Sometimes it seems like art and science are rivals. Manhattan Project physicist Richard Feynman (1981) once described this argument he had with an artist:

He would hold up a flower and say, “Look how beautiful it is,” and I would agree. And he says, “You see, I as an artist can see how beautiful this is, but you as a scientist take this all apart and it becomes a dull thing.” And I think that he’s kind of nutty . . . I see much more about the flower than he sees. I can imagine the cells in there, the complicated actions inside, which also have a beauty. I mean, it’s not just beauty at this dimension of one centimeter, there’s also beauty at smaller dimensions: the inner structure, also the processes. The fact that the colors of the flower evolved in order to attract insects to pollinate it is interesting. It means that insects can see the color. It adds a question: does this aesthetic sense also exist in lower forms? Why is it aesthetic? All kinds of interesting questions, which the science, knowledge, only adds to the excitement, mystery, and awe of a flower. It only adds. I don’t understand how it subtracts.
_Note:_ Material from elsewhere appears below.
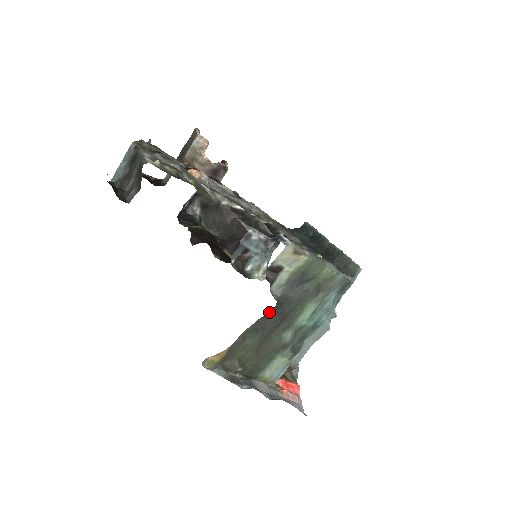
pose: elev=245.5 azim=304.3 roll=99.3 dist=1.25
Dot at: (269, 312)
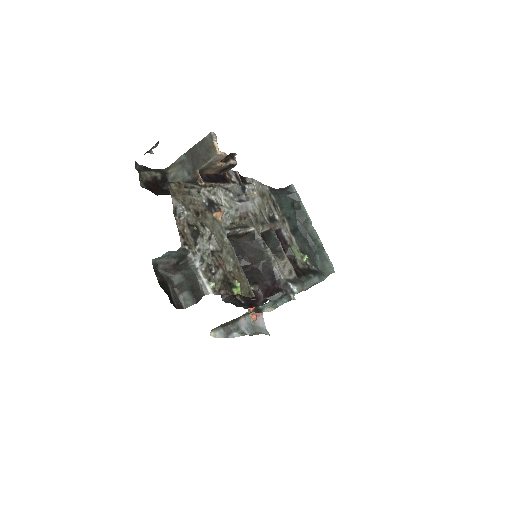
Dot at: occluded
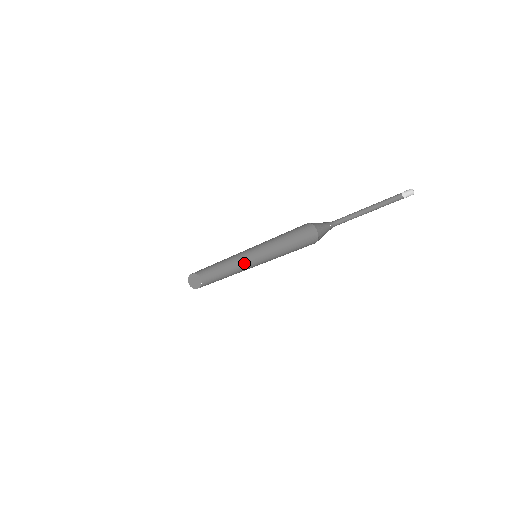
If renowned scientists bristle at artists who think they have a deeper relationship with beauty, then perhaps I have given the wrong answer to that annoying question about my work. Sometimes I’ve elaborated: “Because I’m not trying to solve the puzzle.” I’ve never wanted my art to become propaganda for my position on, say, the safety of nuclear power or the wisdom of mutually assured destruction. Instead, my clarion call has been Rebecca Solnit’s description of the division of labor between artists and scientists: “[Scientists] transform the unknown into the known, haul it in like fishermen; artists get you out into that dark sea.” If scientists clarify, then I have tried to linger within the mystery.
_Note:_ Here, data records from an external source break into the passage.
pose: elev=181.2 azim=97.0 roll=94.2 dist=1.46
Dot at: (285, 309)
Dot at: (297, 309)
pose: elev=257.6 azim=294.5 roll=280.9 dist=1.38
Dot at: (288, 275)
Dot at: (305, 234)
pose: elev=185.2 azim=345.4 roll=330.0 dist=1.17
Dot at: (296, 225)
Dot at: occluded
This, too, has probably been the wrong answer. Rather than stimulate curiosity, my art has too often operated as a Rorschach test. A typical example: people who fear nuclear power have viewed my daisies as a case-in-point and assume I also consider it a reckless technology (although I disagree). I don’t know that I have ever opened up closed minds or roused admiration for nuance. Lofty ideals like “linger within the mystery” are stillborn if the artwork is simply vague.

Maybe the most honest explanation has been, “Molding nature to my will feels exhilarating.” Perhaps in exploring themes of mad scientists and Promethean figures, I became one myself. I have never cared that some of my peers consider me a Dr. Frankenstein, though. Why let something as pedestrian as reputation sully the search for the sublime? But I have grown bored with my approach, because it risks becoming formulaic: Disquieting Science + Beauty = Art.

Moreover, this kind of art has taught me what it can about scientific amorality. Curiosity can become a consuming passion like lust, aching for catharsis. Especially when getting results is uncertain at the outset, emotion can dominate the struggle to discover what is possible. Indulging this hot pursuit has given me a visceral understanding of the temptations the devil uses to strike a Faustian bargain, and taking the deal has helped me plumb the human condition. Having completed this lesson, I must now try to break my new ideas.

References:

Feynman, Richard. 1981. “The Pleasure of Finding Things Out.” Horizon, BBC TV, November 23, 1981. Video, 50:02. vimeo.com/340695809

Popper, Karl. 1959. The Logic of Scientific Discovery. London: Hutchinson & Co.

Shelley, Mary Wollstonecraft. (1818) 1985. Frankenstein; or, The Modern Prometheus. London: Lackington, Hughes, Harding, Mavor, & Jones. Reprint, New York: Penguin Classics. Citation refers to the Penguin edition.